As one of the victims, Rabbi Shimon Matalon z”l, wrote in a letter that became his parting words to the world:
Instead of drowning in water,
Know it’s all from G‑d.
Instead of blaming everyone,
Remember Who is the greatest of all.
Because G‑d decides what’s going to happen,
But you decide what your attitude will be.
This week more than ever, it seems like the only way to emerge victorious from this spiritual war is to join forces; to come together as brave and humble soldiers on the front lines, to collectively raise our eyes to the Master of the World and cry out:
Hashem – what we know, we know. But what we don’t know, we really don’t know.
First, we must reluctantly accept that we will never understand why such a tragedy befell our people. Nevertheless, what lessons can we learn from such a thing? Where do we move on from here? How can we, such sensitive souls, hold on to so much pain in such a fragile world?
In the beginning of this week’s parsha, God teaches Moshe the laws of shemita and yovel – the Sabbatical and Jubilee year.
“כִּי תָבֹאוּ אֶל-הָאָרֶץ, אֲשֶׁר אֲנִי נֹתֵן לָכֶם–וְשָׁבְתָה הָאָרֶץ, שַׁבָּת לַה’.”
“When you come into the land which I give you, then shall the land keep a sabbath unto the LORD.” (Leviticus 25:2)
The first thing God teaches the Jewish people about their place in the land, is that it does not really belong to them. Every seventh year, we must let the land lie fallow; we must take a break from sowing and pruning and harvesting and gathering to allow the land to rest. And every fiftieth year, not only must the land be free, but each person as well, every slave returned to his home and family.
Only then, say the profound words of the Torah, will we dwell securely in our land. It is no coincidence that both verses quoted above contain words with the root ש-ב-ת – referring to the peaceful rest of both the people and the land, the serenity of the holy Sabbath as experienced by all of Creation.
On Shabbat, we cease from our own work and remember that it is God who created the world; everything is perfect as it is. During the shemita year, we refrain from working the land and remember that it really belongs to God; he will surely take care of all of our physical needs. During the yovel, we let each person go free and remember that no individual has ownership over another; we all stand equal before our Creator.

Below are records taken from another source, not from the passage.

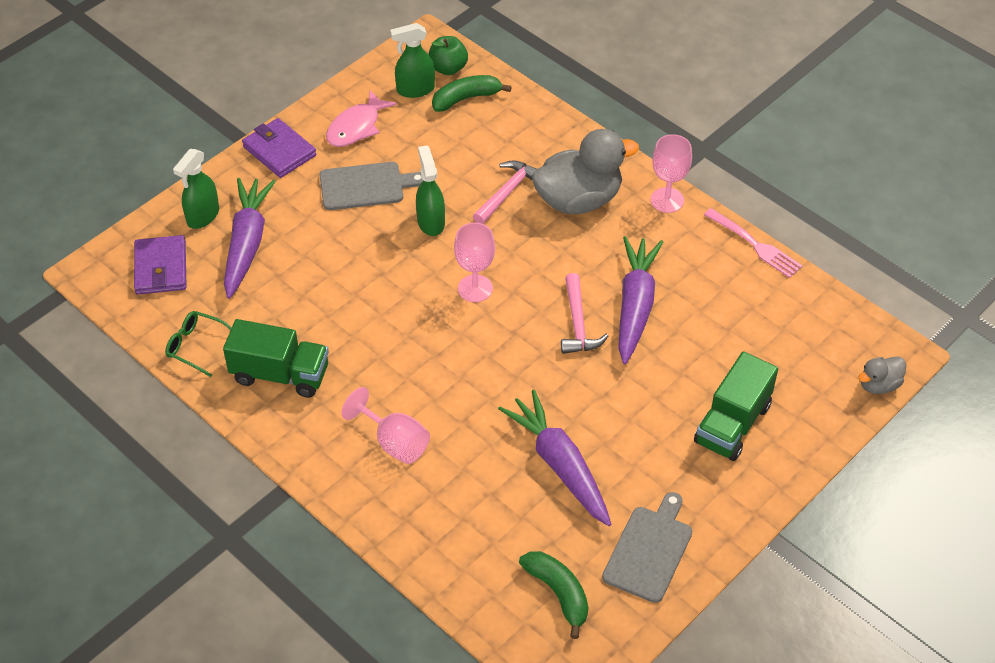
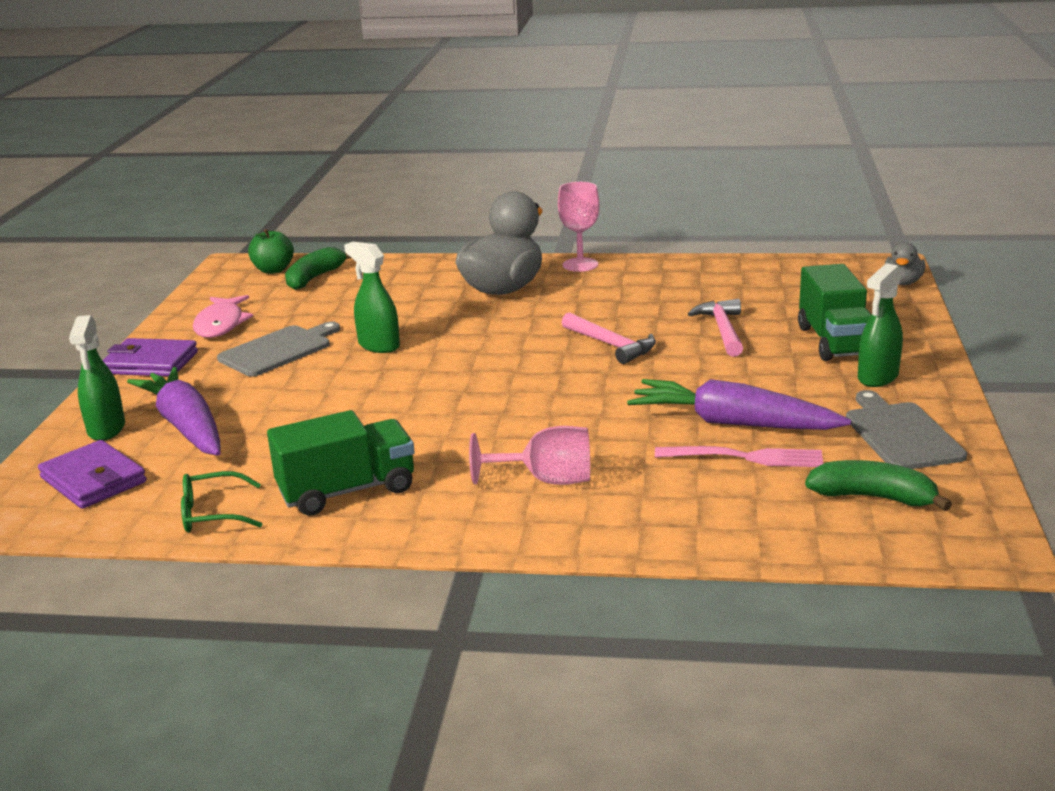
camera: 35 degrees left, 25 degrees down
green spray bottle [390,23,435,98] -> green spray bottle moved to [858,263,903,387]
pink goblet [454,222,495,302] -> none
pink hammer [473,160,537,224] -> pink hammer moved to [688,299,743,357]
purple carrot [618,236,663,364] -> none
pink fork [704,208,802,278] -> pink fork moved to [655,446,824,467]

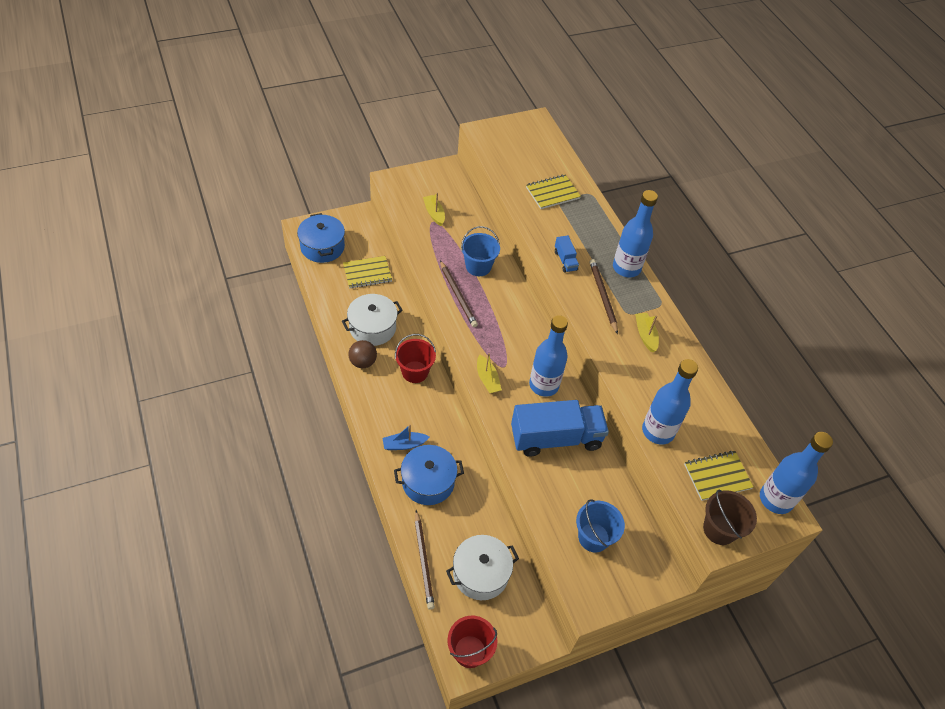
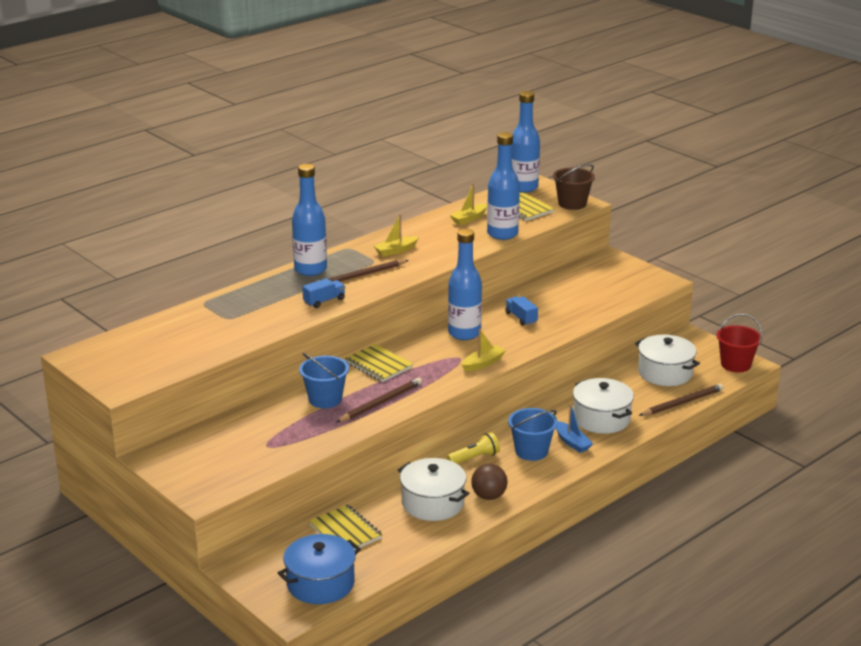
camera: 105 degrees left, 25 degrees down
blue pot [394,445,464,505] -> white pot [573,378,634,434]
red bucket [395,334,436,383] -> yellow flashlight [447,432,500,464]
yellow boat [423,192,445,226] -> yellow boat moved to [450,183,487,225]
blue truck [511,400,609,457] -> blue truck [505,296,538,326], size x0.43
yellow notebook [526,174,581,209] -> yellow notebook moved to [345,344,413,382]
blue bucket [576,499,625,552] -> blue bucket moved to [508,408,558,461]

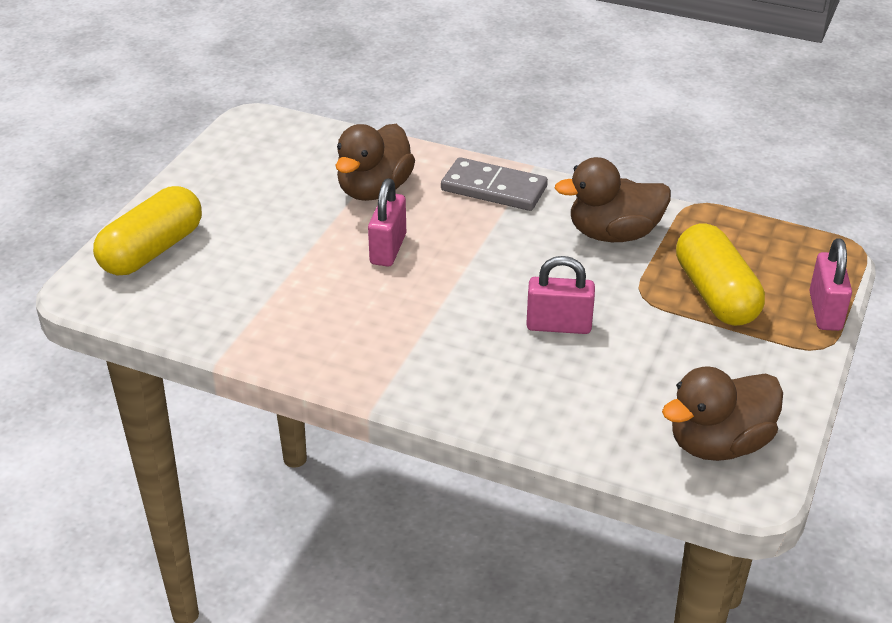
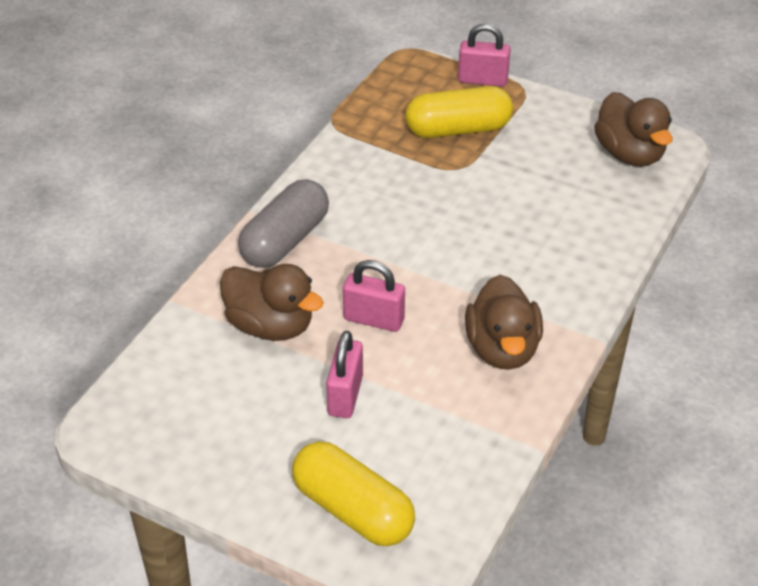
camera: 85 degrees left, 5 degrees up
grey domino [441,157,548,211] -> grey capsule [238,179,329,268]
pink padlock [526,256,595,334] -> pink padlock moved to [326,331,363,418]
brown duck [555,157,671,242] -> brown duck moved to [465,275,543,370]

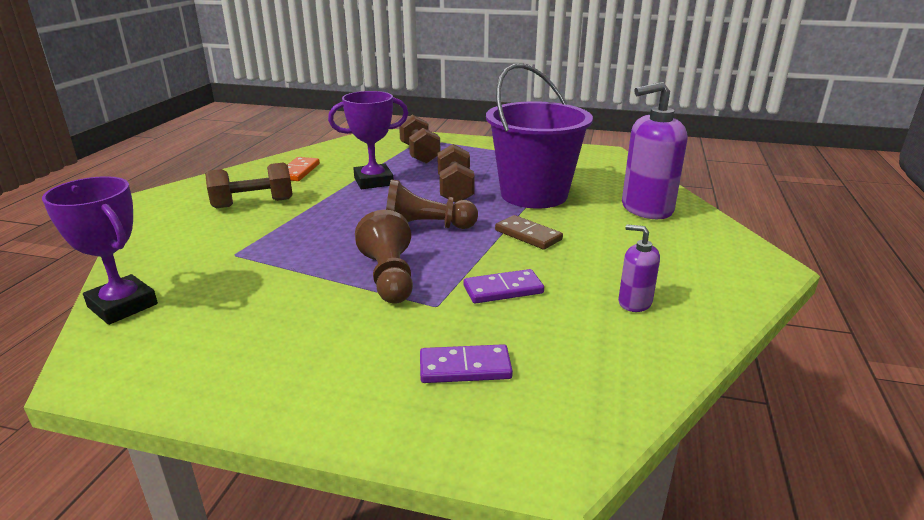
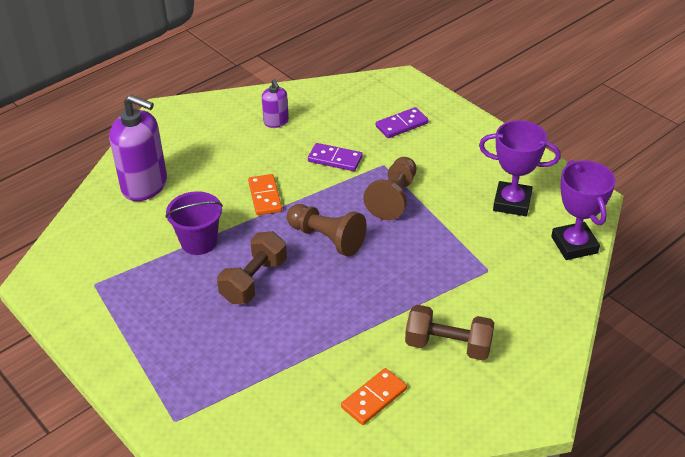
camera: 145 degrees left, 15 degrees up
purple trophy [328,91,408,189] -> purple trophy moved to [479,120,561,216]
brown dumbbell [399,114,440,164] -> none
purple domino [420,344,513,383] -> purple domino turned 60 degrees counterclockwise [376,107,428,138]
purple bucket [486,63,593,208] -> purple bucket [165,191,223,255], size x0.54
brown domino [495,215,563,250] -> orange domino [248,174,282,215]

These particular mitzvot are lifelong exercises in faith and humility; they force us to relinquish control and remember that everything in this world belongs to the One above. It is only once we have internalized these profoundly challenging lessons that we can truly dwell securely in our land. When we let go of our need to know, to understand, and to own our experiences in this complicated world, the land – and its Creator – will hold us in an embrace of love and protection.